● Task prompt
What is needed is an exact copy of the lines from the one containing "nose: (123, 130)" through the final line of the material below.

● Stored data
....................
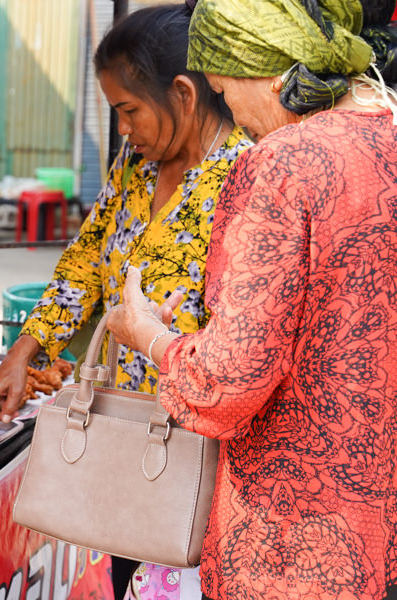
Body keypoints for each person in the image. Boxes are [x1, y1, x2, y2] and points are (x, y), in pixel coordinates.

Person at [106, 0, 397, 598]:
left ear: (264, 69)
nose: (234, 117)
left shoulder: (282, 164)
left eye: (224, 89)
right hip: (376, 525)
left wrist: (150, 336)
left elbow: (225, 385)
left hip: (292, 539)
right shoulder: (384, 134)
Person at [0, 5, 252, 598]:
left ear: (183, 93)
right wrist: (25, 350)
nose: (123, 130)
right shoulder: (135, 167)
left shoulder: (246, 175)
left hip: (204, 455)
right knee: (128, 568)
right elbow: (86, 259)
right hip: (125, 437)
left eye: (129, 110)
....................
● Completed task
nose: (123, 130)
right shoulder: (135, 167)
left shoulder: (246, 175)
left hip: (204, 455)
right knee: (128, 568)
right elbow: (86, 259)
right hip: (125, 437)
left eye: (129, 110)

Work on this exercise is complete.